## EXERCISE
Keyword search on "Structures": report each line of the records that contains it.

## PROVIDED DATA

------------------------

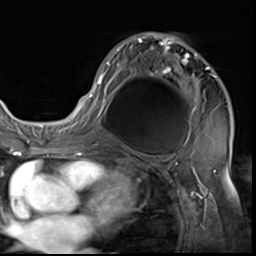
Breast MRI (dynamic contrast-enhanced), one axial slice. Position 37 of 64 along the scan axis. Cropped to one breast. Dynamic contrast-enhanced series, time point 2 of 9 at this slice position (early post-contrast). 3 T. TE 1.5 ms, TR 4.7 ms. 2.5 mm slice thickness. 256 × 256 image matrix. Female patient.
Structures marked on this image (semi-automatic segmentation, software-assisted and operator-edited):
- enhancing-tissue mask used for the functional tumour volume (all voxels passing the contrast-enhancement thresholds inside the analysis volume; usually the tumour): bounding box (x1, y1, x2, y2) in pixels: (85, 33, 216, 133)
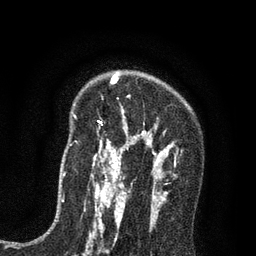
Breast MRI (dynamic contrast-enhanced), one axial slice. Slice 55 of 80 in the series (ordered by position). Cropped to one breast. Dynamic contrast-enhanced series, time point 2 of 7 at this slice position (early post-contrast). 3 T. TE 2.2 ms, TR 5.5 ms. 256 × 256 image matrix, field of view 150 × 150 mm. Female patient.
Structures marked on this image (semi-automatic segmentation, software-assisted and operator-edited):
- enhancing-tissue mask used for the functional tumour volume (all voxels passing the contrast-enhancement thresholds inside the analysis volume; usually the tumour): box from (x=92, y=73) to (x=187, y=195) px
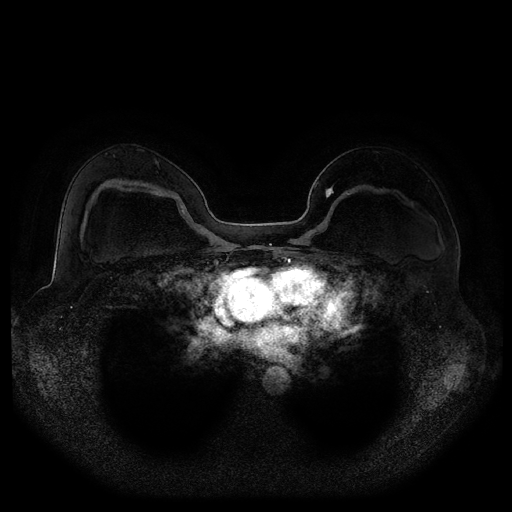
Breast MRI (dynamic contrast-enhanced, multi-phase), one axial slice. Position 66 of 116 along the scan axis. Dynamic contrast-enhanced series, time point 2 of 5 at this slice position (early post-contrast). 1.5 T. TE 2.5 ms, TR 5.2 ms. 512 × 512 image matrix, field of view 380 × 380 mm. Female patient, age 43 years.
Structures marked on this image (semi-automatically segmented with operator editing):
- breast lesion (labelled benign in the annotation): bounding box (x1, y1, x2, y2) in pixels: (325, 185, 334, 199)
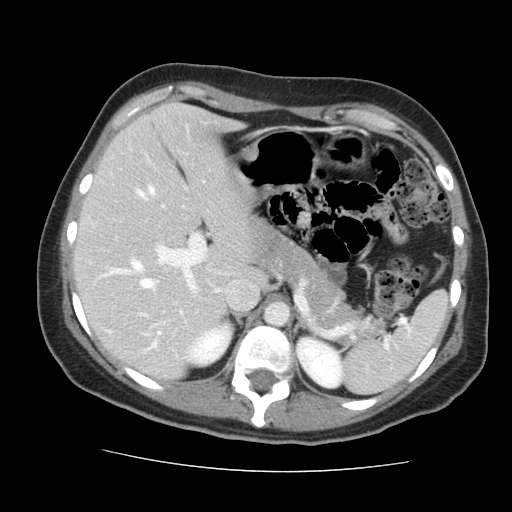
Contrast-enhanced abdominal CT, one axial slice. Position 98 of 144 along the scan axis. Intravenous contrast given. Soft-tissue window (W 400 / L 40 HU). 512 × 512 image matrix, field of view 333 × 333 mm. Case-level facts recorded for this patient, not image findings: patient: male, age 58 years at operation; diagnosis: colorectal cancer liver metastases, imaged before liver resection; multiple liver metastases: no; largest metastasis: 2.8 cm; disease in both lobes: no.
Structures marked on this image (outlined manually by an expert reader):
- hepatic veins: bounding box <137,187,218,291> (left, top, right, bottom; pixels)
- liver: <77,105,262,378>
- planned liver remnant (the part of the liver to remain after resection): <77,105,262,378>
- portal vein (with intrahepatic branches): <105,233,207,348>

------------------------

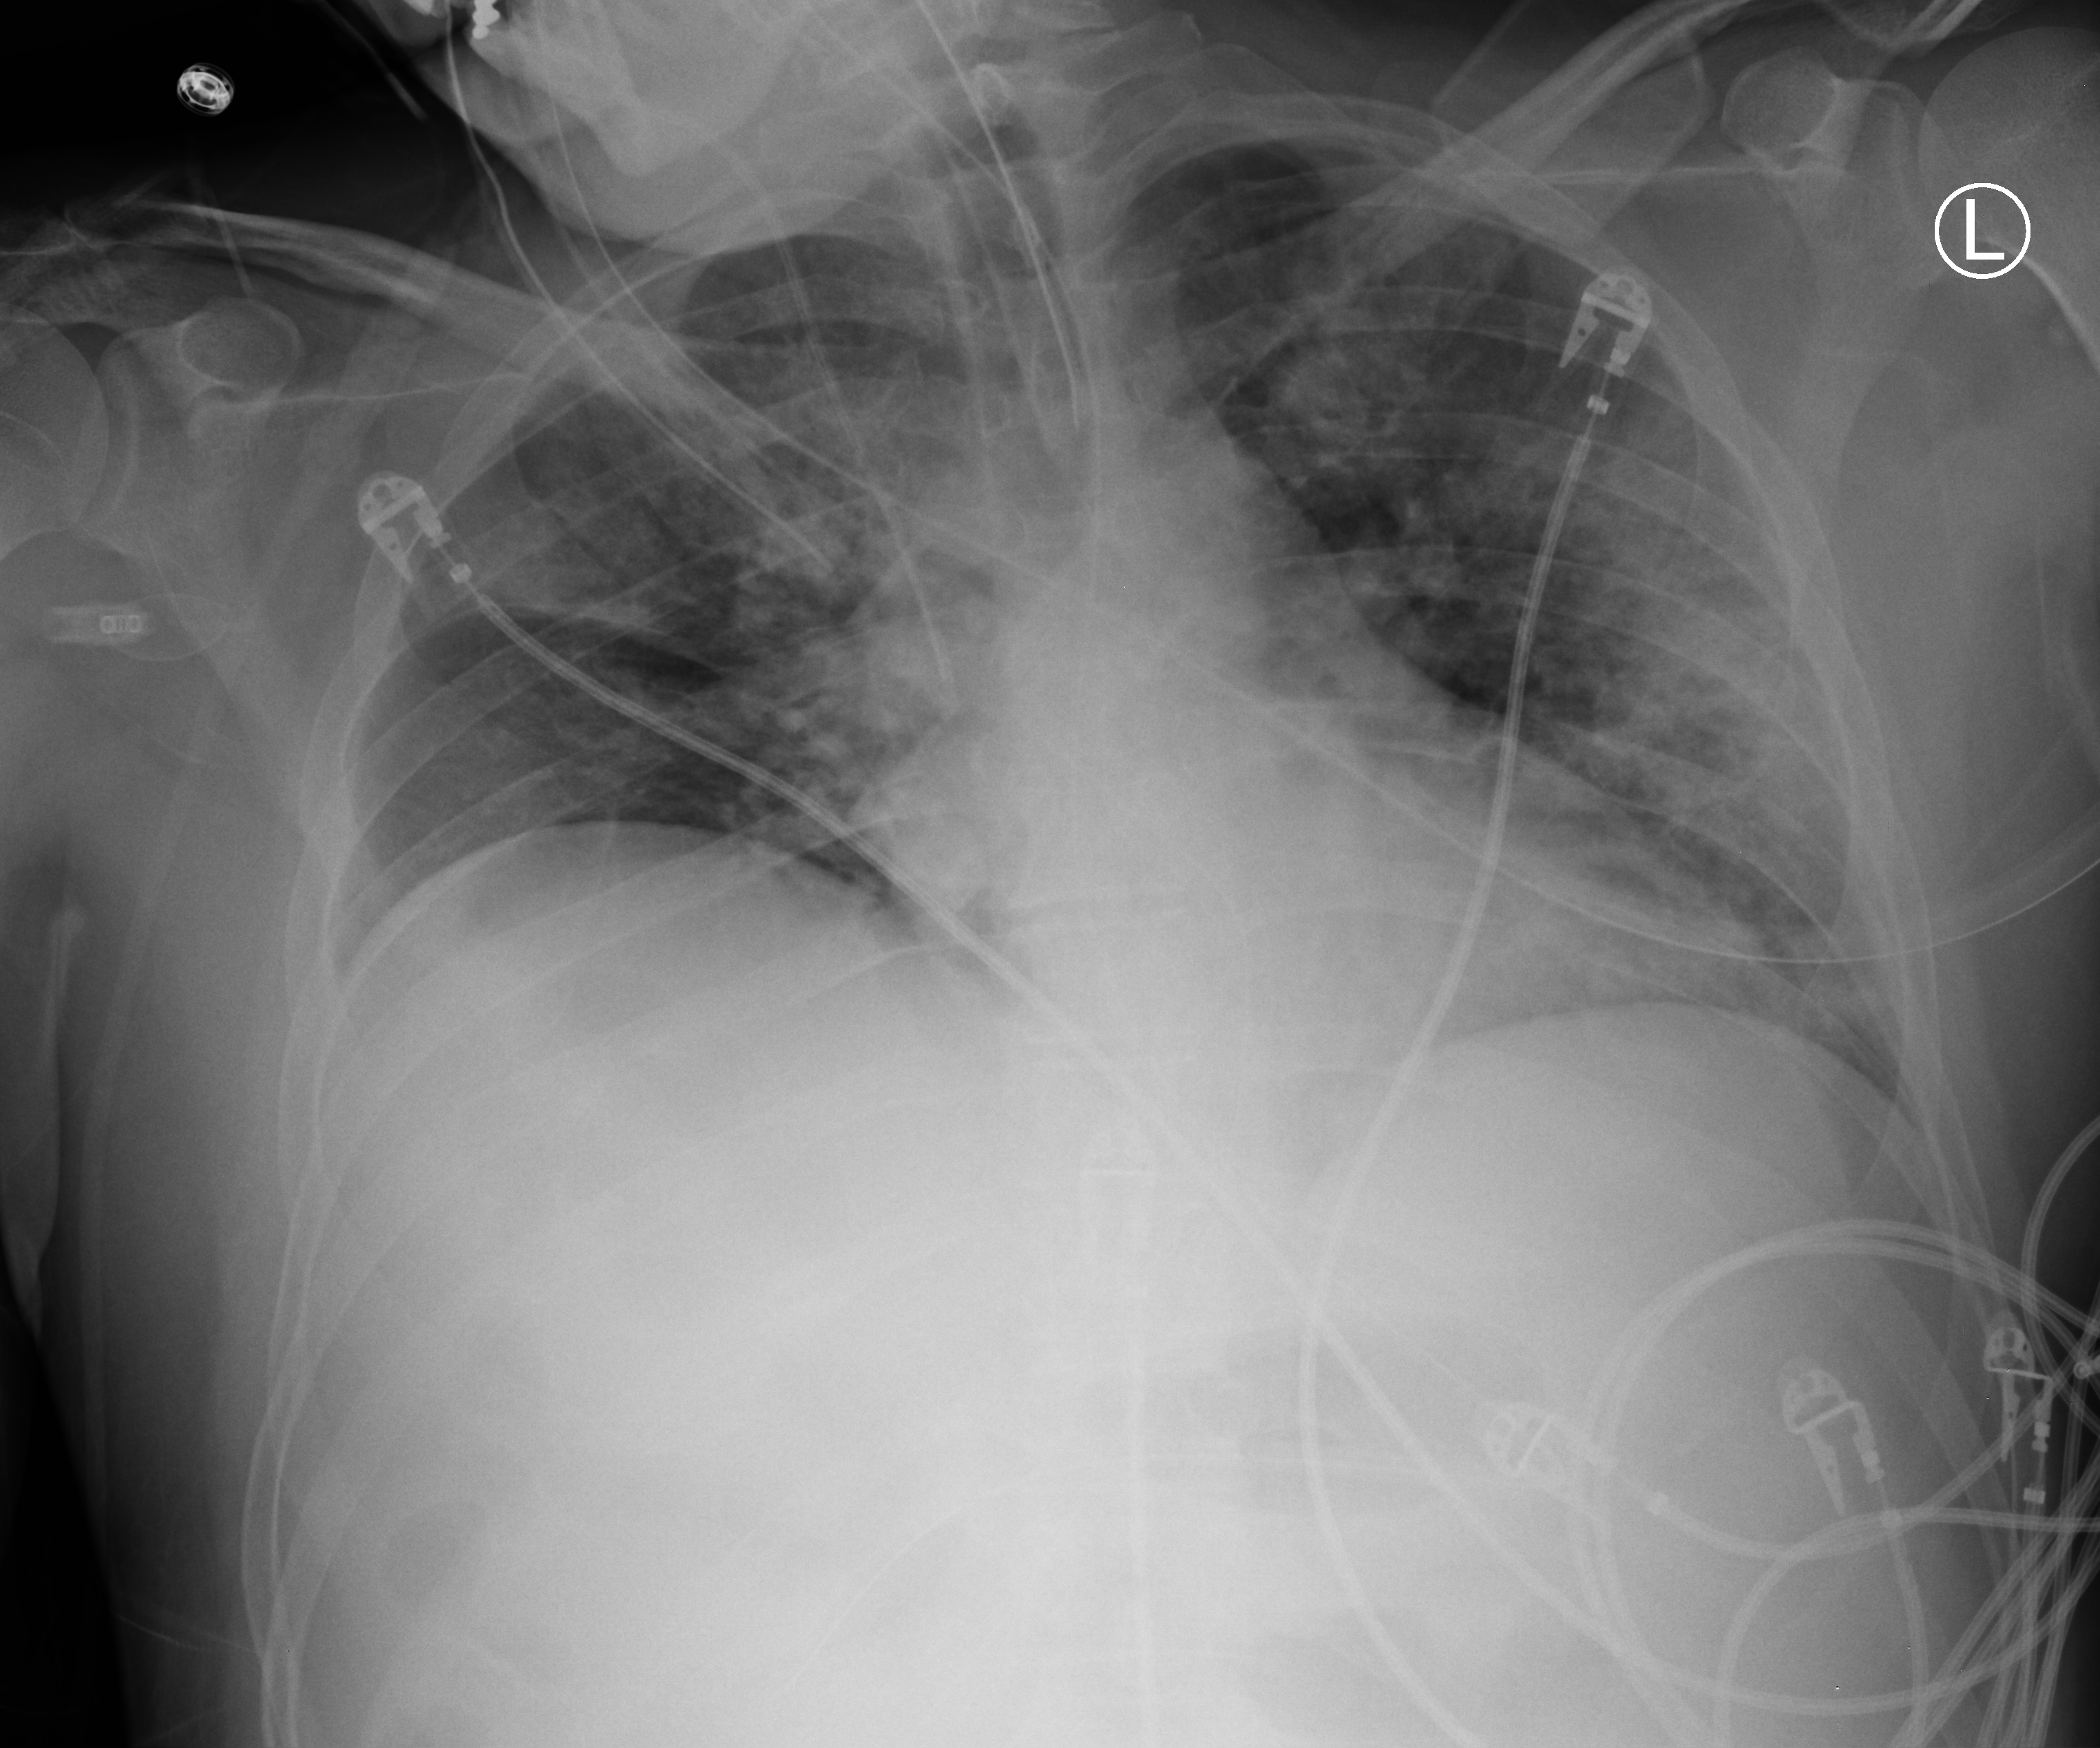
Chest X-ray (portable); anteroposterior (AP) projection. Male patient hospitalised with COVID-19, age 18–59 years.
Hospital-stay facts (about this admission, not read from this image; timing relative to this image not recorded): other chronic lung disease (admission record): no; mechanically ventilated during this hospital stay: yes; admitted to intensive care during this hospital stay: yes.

------------------------

## YOUR RESPONSE
Structures marked on this image (semi-automatic segmentation, software-assisted and operator-edited):
Structures marked on this image (semi-automatic segmentation, software-assisted and operator-edited):
Structures marked on this image (semi-automatically segmented with operator editing):
Structures marked on this image (outlined manually by an expert reader):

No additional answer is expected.